Перевес золота завершился, видимо, в конце сентября — начале октября и принес приятную неожиданность. По сведениям Омского отделения Госбанка, вес отправленного золота составлял 9043 пуда 1 фунт 39 золотников и 87 долей (округленно 9043 пуда). При перевесе во Владивостоке золота оказалось на 201,5 пуда больше! «Излишек» обнаружился в ящиках Московской конторы, прибывших в основном в мартовском эшелоне. В литературе неизменно приводится лишь общее число ящиков со слитками золота (напомним, один оказался с золотой монетой), высланных в марте во Владивосток, — 1236. Между тем в состав этой «посылки» входили 367 ящиков Казанского отделения, причем в прилагаемой ведомости были точно указаны номера ящиков и слитков, вес лигатурный и чистого золота, проба и стоимость; 388 ящиков Московской конторы и 481 ящик Монетного двора. «Сопроводительными документами» к ценностям Монетного двора служили надписи на крышках ящиков, «каковые крышки» предписывалось сохранить в помещении архива. Вес, пробу и стоимость слитков в ящиках Московской конторы сотрудникам Владивостокского отделения предлагалось «определять самостоятельно».
Слитки Московской конторы оценивались в 5 руб. 45 коп. за золотник. Следовательно, стоимость 201,5 пуда золота составила 4 216 992 руб., а стоимость золота, доставленного во Владивосток, — 195 116 643 руб. 50 коп. Из этой суммы следует вычесть пропавшие при транспортировке из Омска в июле 25 зол. руб. (пять пятирублевых монет, выпавших из промокших и разорвавшихся мешков) и 2300 германских марок (115 золотых кружков стоимостью около 1070 зол. руб.), которых не досчитались в составе сентябрьской партии.

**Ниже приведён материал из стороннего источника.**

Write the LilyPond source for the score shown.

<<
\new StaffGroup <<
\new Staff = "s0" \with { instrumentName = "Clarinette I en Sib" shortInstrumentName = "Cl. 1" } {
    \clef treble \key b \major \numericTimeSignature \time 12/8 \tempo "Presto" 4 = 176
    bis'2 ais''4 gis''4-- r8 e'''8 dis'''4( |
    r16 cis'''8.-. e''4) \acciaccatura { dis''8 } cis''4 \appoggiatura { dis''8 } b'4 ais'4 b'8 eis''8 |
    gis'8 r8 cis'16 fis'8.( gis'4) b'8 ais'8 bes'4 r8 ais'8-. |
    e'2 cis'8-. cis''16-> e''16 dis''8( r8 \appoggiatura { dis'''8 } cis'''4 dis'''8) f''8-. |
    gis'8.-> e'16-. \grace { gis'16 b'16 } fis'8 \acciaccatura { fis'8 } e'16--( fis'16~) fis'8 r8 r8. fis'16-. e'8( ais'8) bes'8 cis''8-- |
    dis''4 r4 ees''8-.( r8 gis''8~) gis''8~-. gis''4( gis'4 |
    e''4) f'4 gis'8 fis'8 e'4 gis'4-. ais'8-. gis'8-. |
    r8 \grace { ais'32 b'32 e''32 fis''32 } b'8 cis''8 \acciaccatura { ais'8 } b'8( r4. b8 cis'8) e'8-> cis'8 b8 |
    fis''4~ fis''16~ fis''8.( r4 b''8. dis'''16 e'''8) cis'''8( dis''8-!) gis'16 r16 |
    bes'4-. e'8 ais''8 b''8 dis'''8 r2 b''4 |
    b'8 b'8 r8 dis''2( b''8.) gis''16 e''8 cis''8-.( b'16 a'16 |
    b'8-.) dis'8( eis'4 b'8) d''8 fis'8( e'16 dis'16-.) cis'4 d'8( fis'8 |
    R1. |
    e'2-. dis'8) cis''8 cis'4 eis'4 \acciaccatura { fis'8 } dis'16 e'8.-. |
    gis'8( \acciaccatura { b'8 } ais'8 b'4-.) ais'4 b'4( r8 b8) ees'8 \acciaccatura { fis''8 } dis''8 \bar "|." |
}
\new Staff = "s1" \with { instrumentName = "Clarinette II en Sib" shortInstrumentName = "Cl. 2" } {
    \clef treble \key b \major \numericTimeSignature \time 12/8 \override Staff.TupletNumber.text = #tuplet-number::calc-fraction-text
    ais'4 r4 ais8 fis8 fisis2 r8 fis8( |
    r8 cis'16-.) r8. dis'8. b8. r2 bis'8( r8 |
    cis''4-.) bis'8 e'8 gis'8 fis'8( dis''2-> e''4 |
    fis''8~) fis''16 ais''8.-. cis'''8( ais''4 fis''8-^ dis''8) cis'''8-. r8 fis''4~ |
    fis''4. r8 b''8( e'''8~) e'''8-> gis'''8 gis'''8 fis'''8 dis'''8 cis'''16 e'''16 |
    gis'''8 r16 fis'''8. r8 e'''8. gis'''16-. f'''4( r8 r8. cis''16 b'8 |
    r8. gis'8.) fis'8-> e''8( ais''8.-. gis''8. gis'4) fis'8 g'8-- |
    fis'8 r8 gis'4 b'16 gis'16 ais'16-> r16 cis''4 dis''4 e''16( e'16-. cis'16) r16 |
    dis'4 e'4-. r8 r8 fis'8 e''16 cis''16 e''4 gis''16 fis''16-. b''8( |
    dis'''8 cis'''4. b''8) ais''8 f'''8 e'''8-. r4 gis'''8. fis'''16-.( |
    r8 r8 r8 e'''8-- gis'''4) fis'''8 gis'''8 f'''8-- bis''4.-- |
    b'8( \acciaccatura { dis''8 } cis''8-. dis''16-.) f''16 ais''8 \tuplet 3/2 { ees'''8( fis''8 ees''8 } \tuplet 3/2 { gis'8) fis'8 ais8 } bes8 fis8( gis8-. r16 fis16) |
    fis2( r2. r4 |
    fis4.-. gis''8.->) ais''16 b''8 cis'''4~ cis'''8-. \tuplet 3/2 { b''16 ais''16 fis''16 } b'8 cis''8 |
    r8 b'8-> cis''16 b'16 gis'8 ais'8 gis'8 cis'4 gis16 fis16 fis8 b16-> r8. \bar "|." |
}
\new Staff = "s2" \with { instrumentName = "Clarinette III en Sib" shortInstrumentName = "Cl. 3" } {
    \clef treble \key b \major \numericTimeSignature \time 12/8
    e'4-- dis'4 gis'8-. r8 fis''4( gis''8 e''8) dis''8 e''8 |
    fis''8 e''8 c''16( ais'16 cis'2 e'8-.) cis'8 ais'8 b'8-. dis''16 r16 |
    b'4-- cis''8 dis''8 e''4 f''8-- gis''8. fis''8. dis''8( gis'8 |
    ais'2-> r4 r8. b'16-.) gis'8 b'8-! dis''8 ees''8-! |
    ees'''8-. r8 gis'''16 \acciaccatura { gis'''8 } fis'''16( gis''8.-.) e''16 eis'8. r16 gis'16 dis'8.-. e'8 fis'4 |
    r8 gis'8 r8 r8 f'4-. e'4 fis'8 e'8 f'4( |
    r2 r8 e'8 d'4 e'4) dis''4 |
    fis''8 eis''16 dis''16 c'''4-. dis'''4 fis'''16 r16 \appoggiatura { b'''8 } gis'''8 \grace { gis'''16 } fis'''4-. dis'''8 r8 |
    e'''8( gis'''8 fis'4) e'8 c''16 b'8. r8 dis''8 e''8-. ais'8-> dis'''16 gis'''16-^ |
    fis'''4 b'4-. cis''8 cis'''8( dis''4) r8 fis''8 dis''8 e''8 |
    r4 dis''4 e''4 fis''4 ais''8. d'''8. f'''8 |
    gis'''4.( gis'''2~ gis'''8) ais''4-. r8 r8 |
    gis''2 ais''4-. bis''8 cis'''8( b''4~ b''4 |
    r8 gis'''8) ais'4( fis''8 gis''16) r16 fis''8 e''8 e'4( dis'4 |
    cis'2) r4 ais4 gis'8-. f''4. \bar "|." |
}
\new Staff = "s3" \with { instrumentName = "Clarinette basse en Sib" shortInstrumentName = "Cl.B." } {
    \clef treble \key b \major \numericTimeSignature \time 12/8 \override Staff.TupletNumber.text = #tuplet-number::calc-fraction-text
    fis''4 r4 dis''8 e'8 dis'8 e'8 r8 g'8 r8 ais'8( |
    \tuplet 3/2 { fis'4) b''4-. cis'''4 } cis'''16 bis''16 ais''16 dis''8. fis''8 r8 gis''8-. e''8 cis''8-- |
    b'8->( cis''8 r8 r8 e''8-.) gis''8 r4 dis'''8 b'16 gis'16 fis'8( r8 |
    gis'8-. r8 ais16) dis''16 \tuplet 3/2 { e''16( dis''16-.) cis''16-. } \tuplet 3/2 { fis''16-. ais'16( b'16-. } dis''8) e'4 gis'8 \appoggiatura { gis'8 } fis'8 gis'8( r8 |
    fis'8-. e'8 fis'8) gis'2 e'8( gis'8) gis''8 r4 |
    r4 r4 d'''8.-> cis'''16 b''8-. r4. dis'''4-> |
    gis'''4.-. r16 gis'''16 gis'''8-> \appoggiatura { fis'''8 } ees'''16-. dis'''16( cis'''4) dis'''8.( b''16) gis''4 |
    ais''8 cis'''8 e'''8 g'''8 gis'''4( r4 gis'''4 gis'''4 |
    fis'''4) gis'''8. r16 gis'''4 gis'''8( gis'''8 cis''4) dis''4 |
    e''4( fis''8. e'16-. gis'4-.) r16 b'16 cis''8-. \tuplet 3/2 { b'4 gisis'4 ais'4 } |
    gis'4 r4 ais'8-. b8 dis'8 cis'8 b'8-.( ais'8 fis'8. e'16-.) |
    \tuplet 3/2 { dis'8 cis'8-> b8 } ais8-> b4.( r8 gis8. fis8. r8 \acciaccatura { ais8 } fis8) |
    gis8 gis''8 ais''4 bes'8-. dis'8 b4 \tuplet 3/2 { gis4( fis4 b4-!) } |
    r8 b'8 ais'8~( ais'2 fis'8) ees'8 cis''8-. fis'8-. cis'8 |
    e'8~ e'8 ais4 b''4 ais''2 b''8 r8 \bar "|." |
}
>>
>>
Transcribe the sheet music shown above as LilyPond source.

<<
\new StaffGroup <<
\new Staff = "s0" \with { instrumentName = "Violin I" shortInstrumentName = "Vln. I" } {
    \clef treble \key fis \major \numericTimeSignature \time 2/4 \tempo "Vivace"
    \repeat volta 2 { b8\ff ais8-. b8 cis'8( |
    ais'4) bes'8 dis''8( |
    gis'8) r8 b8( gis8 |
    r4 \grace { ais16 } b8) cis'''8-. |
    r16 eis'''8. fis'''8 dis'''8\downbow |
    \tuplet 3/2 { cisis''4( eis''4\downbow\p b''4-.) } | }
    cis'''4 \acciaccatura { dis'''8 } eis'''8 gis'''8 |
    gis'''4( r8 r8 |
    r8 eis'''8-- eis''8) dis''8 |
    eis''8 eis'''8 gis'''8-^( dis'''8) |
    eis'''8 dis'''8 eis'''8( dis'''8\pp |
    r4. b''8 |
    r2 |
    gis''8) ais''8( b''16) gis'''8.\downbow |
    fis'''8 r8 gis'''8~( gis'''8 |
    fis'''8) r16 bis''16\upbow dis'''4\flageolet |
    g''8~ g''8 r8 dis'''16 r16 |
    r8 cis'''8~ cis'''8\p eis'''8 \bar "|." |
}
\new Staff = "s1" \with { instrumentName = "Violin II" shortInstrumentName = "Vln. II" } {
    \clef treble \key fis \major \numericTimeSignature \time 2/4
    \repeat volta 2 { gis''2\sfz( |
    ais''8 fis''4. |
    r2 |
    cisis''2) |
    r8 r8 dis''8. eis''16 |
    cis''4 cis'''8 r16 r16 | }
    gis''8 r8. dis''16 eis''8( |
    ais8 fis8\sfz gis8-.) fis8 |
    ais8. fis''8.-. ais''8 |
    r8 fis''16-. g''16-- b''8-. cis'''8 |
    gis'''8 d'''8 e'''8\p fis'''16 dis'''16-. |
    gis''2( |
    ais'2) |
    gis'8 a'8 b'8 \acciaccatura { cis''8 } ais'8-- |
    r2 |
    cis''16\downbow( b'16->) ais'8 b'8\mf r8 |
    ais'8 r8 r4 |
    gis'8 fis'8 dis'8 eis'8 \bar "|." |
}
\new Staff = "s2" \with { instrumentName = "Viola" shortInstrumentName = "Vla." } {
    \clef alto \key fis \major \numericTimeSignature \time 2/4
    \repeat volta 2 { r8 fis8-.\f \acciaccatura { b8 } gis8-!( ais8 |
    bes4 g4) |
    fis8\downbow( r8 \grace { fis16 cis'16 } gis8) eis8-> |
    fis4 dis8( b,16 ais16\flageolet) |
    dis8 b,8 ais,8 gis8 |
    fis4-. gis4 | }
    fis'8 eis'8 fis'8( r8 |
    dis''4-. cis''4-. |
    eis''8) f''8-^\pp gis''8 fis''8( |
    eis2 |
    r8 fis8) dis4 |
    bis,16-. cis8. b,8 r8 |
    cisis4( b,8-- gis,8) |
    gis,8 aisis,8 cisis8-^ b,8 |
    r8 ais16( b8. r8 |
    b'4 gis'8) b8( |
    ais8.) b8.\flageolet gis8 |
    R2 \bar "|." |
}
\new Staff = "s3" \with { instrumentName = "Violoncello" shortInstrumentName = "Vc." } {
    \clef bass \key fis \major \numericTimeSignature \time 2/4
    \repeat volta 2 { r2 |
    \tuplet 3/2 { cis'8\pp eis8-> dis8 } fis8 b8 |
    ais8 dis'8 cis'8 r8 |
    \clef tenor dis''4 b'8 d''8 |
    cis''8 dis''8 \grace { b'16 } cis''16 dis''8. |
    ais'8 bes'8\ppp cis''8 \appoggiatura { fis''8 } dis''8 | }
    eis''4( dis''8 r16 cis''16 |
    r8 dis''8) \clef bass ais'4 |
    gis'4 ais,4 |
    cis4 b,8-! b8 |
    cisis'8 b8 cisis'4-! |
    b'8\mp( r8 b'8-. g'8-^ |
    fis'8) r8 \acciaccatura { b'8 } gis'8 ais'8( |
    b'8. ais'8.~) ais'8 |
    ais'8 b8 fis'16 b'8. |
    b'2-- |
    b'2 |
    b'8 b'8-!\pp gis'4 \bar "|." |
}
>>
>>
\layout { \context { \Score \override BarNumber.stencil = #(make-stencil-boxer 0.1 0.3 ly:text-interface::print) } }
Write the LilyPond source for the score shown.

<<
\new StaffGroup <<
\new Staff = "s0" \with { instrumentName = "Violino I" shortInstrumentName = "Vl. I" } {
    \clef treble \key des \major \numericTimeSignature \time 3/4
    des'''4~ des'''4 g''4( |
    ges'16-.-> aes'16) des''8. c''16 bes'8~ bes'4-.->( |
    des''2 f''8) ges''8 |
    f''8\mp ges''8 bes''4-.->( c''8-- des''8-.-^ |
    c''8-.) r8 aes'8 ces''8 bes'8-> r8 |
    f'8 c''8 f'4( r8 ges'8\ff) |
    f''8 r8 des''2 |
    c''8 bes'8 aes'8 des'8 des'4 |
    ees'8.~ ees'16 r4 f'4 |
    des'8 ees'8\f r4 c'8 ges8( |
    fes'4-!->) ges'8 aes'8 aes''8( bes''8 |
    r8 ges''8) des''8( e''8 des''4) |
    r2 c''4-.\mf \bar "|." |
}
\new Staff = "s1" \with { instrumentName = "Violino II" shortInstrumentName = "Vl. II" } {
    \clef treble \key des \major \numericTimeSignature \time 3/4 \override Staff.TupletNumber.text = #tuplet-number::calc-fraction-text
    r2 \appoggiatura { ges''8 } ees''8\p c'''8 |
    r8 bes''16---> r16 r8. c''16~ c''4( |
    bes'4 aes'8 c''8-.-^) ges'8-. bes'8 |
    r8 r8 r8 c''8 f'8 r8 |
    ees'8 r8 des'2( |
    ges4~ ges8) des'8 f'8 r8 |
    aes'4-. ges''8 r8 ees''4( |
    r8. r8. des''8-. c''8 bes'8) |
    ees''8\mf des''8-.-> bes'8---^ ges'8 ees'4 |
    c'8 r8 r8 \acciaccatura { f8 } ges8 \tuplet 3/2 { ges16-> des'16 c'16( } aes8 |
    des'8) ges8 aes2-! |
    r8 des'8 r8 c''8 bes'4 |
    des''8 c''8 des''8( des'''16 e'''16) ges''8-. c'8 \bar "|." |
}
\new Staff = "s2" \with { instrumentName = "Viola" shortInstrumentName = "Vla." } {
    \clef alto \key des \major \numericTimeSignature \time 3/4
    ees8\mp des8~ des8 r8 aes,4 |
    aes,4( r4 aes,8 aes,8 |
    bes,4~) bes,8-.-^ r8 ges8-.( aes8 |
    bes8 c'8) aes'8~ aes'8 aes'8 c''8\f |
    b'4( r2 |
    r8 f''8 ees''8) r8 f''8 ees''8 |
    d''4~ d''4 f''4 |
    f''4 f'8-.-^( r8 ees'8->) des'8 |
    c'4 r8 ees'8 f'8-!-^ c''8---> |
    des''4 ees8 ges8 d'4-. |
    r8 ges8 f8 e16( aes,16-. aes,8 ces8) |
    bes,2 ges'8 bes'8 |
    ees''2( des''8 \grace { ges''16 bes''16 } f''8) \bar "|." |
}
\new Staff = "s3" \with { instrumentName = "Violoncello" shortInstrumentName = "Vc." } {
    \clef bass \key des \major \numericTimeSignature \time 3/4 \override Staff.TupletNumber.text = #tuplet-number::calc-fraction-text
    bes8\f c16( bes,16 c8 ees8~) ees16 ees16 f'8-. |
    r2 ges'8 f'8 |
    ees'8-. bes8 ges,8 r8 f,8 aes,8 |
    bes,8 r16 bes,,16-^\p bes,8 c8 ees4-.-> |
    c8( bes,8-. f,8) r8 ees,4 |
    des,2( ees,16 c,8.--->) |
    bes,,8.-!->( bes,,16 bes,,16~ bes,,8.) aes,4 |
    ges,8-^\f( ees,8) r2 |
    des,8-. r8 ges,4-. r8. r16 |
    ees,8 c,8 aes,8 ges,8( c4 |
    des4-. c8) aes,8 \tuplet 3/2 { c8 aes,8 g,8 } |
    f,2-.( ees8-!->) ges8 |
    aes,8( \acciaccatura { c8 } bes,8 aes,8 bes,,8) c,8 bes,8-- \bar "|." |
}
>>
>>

В последнем случае речь шла о хищении: вещевой мешок, в котором перевозилась монета, был разрезан ножом. Где это случилось, в Омске или уже во Владивостоке, установить не удалось.
Позднее — уже во время стремительного разложения колчаковского режима — были зафиксированы еще два хищения. 31 октября 1919 года, когда золото готовили к эвакуации из Омска в связи с наступлением Красной армии, при перевозке из кладовой на вокзал пропал мешок с золотой монетой на сумму 60 тыс. руб. Мешки перевозили на телегах, и одна из них оказалась дырявой в прямом смысле этого слова. Через дыру в днище телеги мешок якобы падал трижды, после чего его перегрузили на последнюю телегу. И больше уже не видели. Воспользовались ли похитители удобным случаем или это был заранее разработанный кем-то план, неизвестно.
Наиболее крупное хищение произошло в ночь на 12 января 1920 года между станциями Зима и Тыреть, когда поезд Верховного правителя и следовавший с ним «золотой эшелон» безуспешно пытались пробиться на восток. Пломбы на одном из вагонов были срезаны, и исчезли 13 ящиков золота общей стоимостью 780 тыс. руб. Ответственность за охрану «золотого эшелона» несли чехословацкие части, и это породило слухи об их причастности к хищению. Правда, с вечера 11 января, когда дежурный чиновник Госбанка С. В. Колпаков осмотрел пломбы и удостоверился в их целости, и до утра 12 января, когда часовой Жуков и исполнявший обязанности директора Госбанка Н. С. Казарновский обнаружили неладное, на часах у злополучного вагона стояли солдаты из русской охраны. Причем стояли они именно с той стороны вагона, где оказались срезаны пломбы. Осмотр показал, что стены вагона, пол и потолок были в полной сохранности, и это дает основание полагать, что хищение произошло с участием часовых.
Правда, начальник охраны поезда капитан «чеховойск» Эмр, согласившийся в целом с актом о хищении, счел необходимым добавить, что проволока, на которой висели две срезанные пломбы, была тщательно замотана, а оставшаяся пломба производила исправное впечатление и «ее повреждение [было] обнаружено только после ее снятия щипцами». Также капитан отказался подтвердить, что «в сем вагоне было в свое время 200 ящиков» (12 января их оказалось 187), и воздержался от заключения о том, что «кража золота произошла в пределах ст. Зима-Тыреть». Смысл оговорок начальника охраны очевиден: он давал понять, что золото могло быть похищено ранее, а служащие Госбанка не заметили, что с пломбами не все в порядке.
Мотивы «особого мнения» капитана Эмра понятны: кто бы ни стоял на часах, ответственность в конечном счете нес именно он. Однако, учитывая то обстоятельство, что осмотр пломб производился в течение дня неоднократно, трудно предположить, что чиновники Госбанка не заметили отсутствия двух пломб из трех. Так что кража почти наверняка произошла именно в ночь с 11 на 12 января и, несомненно, при участии охраны.